Archive for July 17th, 2009

Renewable energy, PFI and Tynedale FM

July 17, 2009

At last, there is news of a movement towards making renewables more widely employed in both domestic and industrial settings, possibly by April 2010. Whether the entrenched opposition within the Civil Service will prevent us making up the lost ground on, for example, Germany remains to be seen. Apparently the nuclear lobby has been unduly influential on Civil Servants.

This coincides with the arrival in the post today of my planning permission for a wind turbine. We anticipate that this will generate almost twice our normal consumption and, with reduced bills, the feed-in tariff and Renewable Obligation Certificates (ROCs) should pay off the cost of installation in less than a decade. Energy prices are inevitably going to rise in the years ahead and so the payback period may be even shorter still.

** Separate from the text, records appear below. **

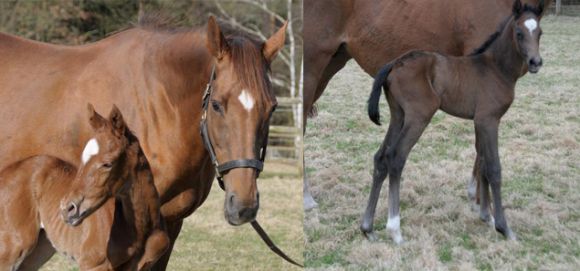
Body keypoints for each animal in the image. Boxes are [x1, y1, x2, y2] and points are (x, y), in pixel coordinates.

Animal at [0, 105, 168, 270]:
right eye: (82, 158)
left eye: (107, 164)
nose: (66, 209)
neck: (138, 230)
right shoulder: (93, 264)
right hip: (13, 248)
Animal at [360, 0, 548, 244]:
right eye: (519, 32)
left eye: (540, 33)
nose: (535, 62)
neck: (496, 69)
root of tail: (395, 63)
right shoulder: (489, 120)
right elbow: (494, 168)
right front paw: (504, 227)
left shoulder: (480, 121)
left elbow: (483, 162)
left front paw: (486, 216)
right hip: (419, 115)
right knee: (396, 157)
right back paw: (395, 230)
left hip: (398, 116)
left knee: (381, 157)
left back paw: (367, 227)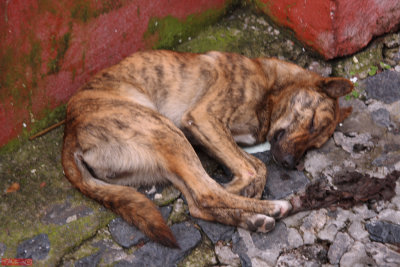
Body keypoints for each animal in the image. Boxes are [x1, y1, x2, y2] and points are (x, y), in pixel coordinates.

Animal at [61, 49, 352, 247]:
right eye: (312, 123)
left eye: (314, 145)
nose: (290, 163)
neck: (271, 84)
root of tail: (70, 134)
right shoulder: (203, 119)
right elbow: (254, 169)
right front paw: (243, 191)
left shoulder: (210, 133)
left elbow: (257, 168)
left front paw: (244, 194)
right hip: (166, 131)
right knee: (205, 192)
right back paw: (271, 208)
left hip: (167, 155)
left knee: (196, 203)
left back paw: (252, 219)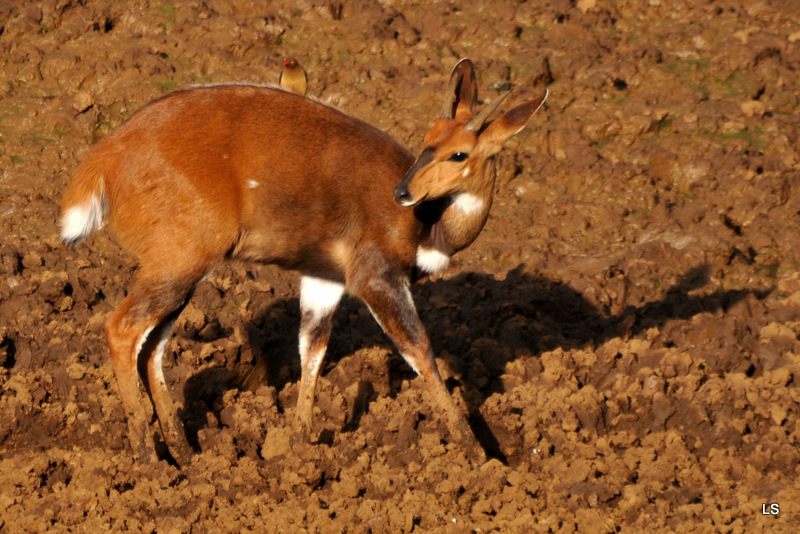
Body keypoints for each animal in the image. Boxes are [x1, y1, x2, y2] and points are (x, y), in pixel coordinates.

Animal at [61, 60, 552, 466]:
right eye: (429, 142)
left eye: (458, 152)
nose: (403, 192)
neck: (428, 226)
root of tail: (103, 160)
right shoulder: (375, 276)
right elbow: (420, 352)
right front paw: (480, 455)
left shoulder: (324, 277)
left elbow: (311, 350)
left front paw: (296, 447)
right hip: (181, 259)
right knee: (121, 328)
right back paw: (148, 460)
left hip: (183, 269)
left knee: (152, 348)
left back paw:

As I have commented on the website, I find more and more people who are pleased by the appearance of wind turbines. Today I have been to visit an owner in the West Allen Valley and stood right next to the machine in a moderate wind – the noise from the wind in the trees nearby was much louder. We sat and had tea outdoors less than sixty metres from the spinning machine and, as I knew would be the case, heard absolutely nothing.

The solar thermal panels that we had installed a few weeks ago have been working so well that, even with four people in the house having daily showers, the boiler has only fired for a few minutes to top up the tank temperature on a couple of days.

On the health front, I see that Private Finance Initiatives (PFI) may be for the chop. Lord Darzi has hinted as much. This has to be a good thing in all fields, not just health. Not only should the scheme be ended but the existing contracts should be extinguished as quickly as possible in order to save money.

On Saturday I met Guy Opperman for the first time. All four candidates had been invited by Tynedale FM to come in for a question time that will be broadcast on Tuesday. Antoine Tinnion and Andrew Duffield were represented by senior members of their respective local groups. The programme seemed to go well and covered a good range of topics, not surprisingly brown bins sent a certain amount of blood and fur flying.

Opperman was particularly strong in his opposition to ID cards. My own position is that the currently proposed cards seem to be an insufficiently developed technology and for that reason alone should be deferred. Before long the technology will be available to make establishing your identity on demand far simpler and more secure. We should wait a while and get it right first time.